> _抜粋本文_:
知人女性の浮気が旦那さんに発覚してしまったという話を聞いた。
なんでも連日のように外出を繰り返していたところ、不審に思った旦那さんが興信所に依頼し調査。
犯行が発覚してしまったという。
『世間体として、女性側の不貞で離婚は風当りがきつい』と彼女は言っていた。
そんな話を昨日ベストフレンドたる鈴木に話した。
私はそれを面白おかしく語り、「旦那も災難だよなあ」とへらへらしていると、ベストフレンドたる鈴木は非常に怪訝な表情をした。
「まあ・・・真面目に生きてほしいよねこれからは」と彼は言った。
そこで思い出した。
ベストフレンドたる鈴木も嫁の不倫で離婚していた。
私はすぐに話題を芸能人の不仲による離婚にすり替え、なんとか事なきを得たものの、彼の出すなんとも言えない暗い雰囲気はなかなか厳しいものがあった。
鈴木と元嫁は大学の同級生だった。

> _提示データ_:
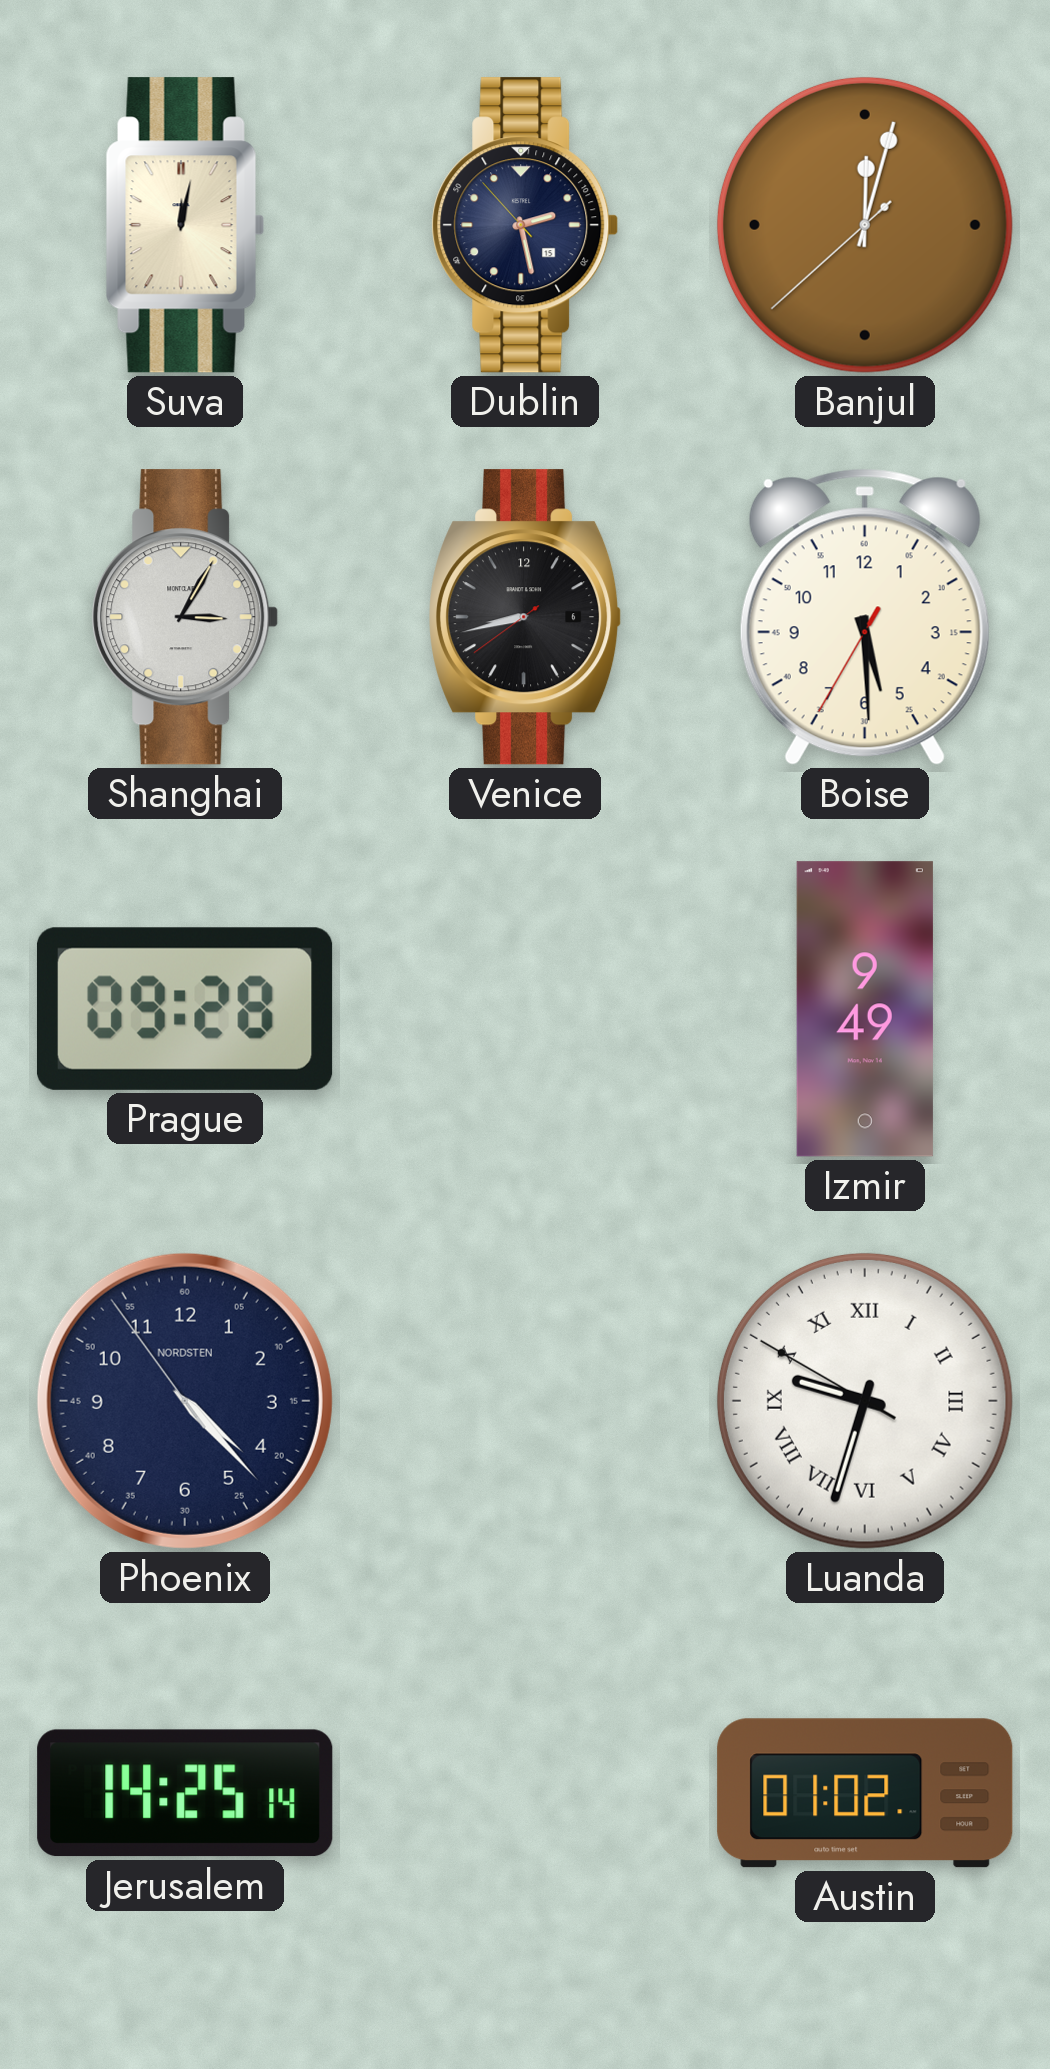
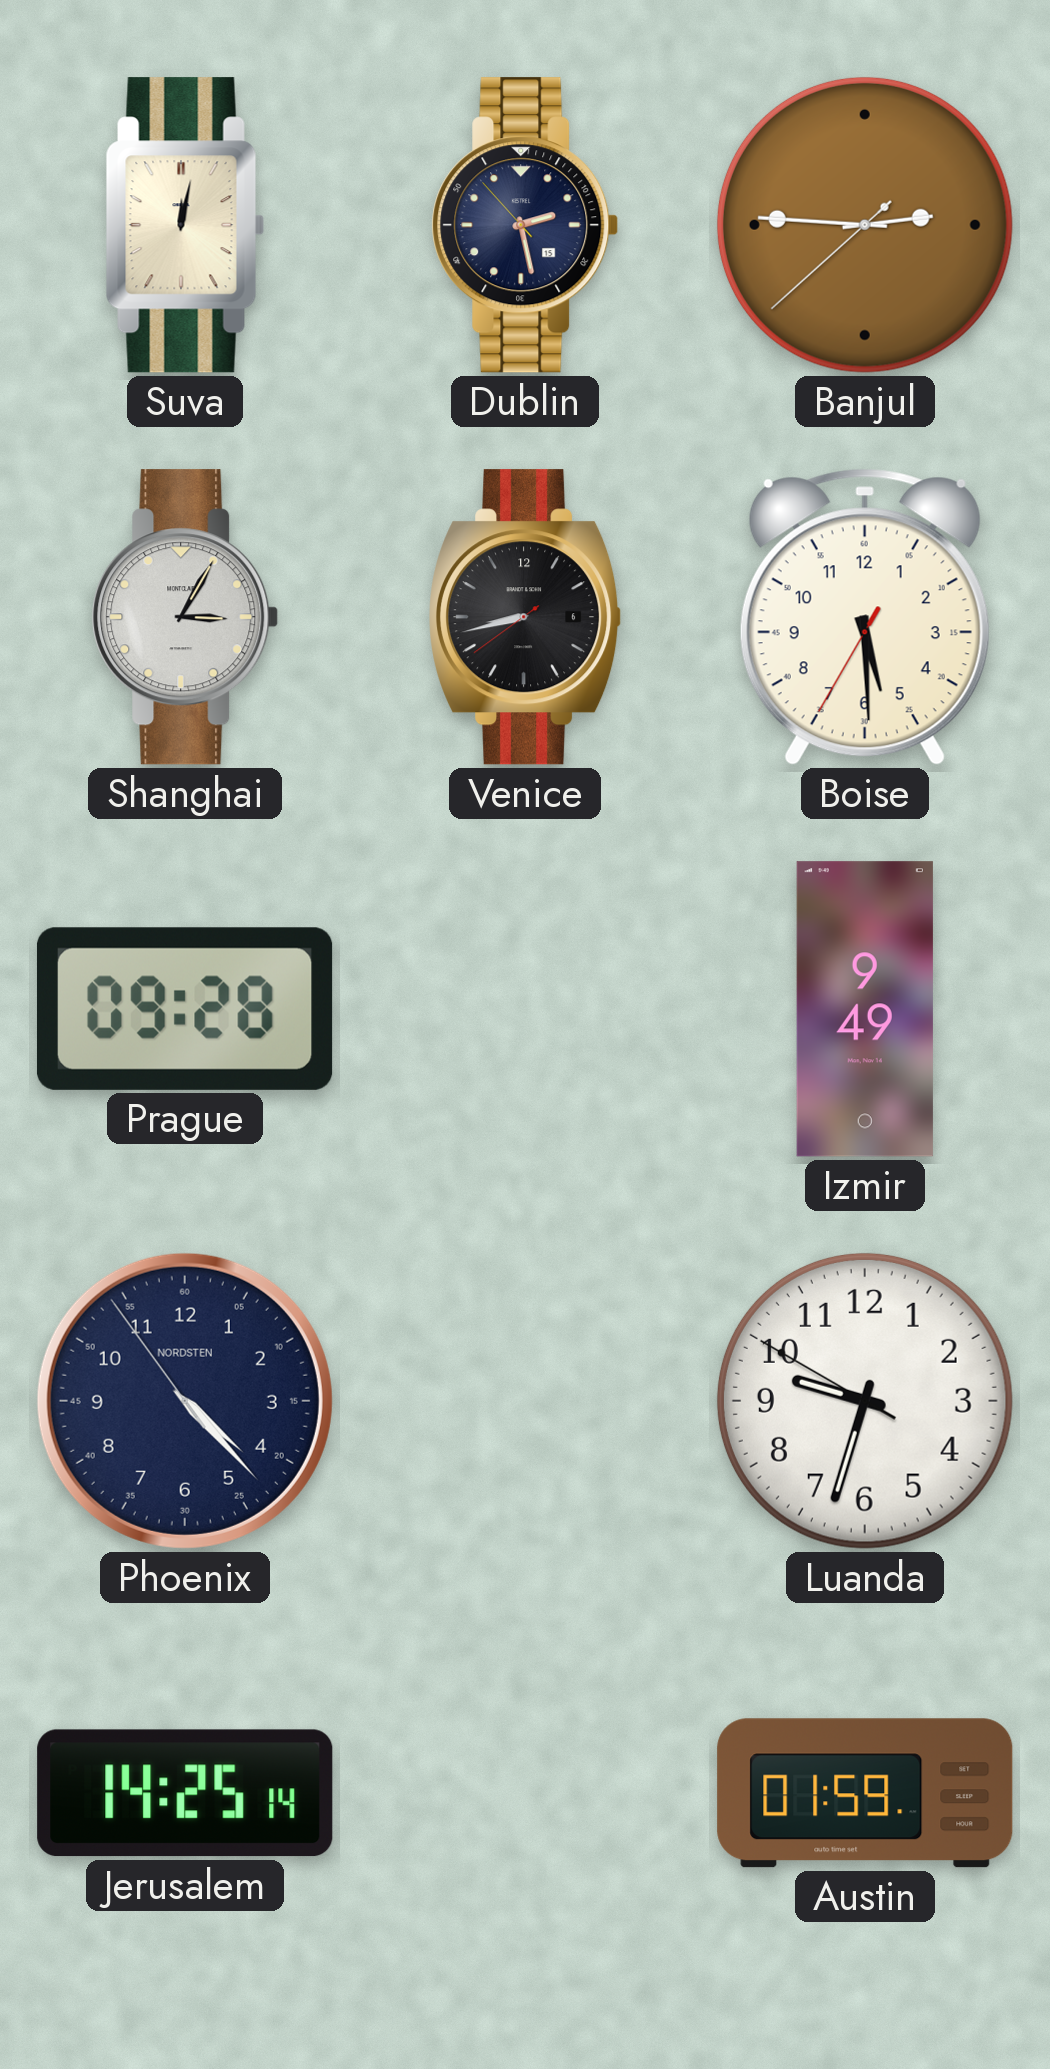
Banjul: 12:02 -> 2:45
Luanda numerals: Roman -> Arabic
Austin: 01:02 -> 01:59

> _課題内容_:
抜粋本文について、次の問いに答えてください。
1. 不審に思った旦那さんは、調査をどこに依頼しましたか？
2. 鈴木は何が原因で離婚していましたか？
3. 鈴木と元嫁は、もともとどのような間柄でしたか？
データは本文とは別の資料です。

> _解答_:
1. 興信所
2. 嫁の不倫
3. 大学の同級生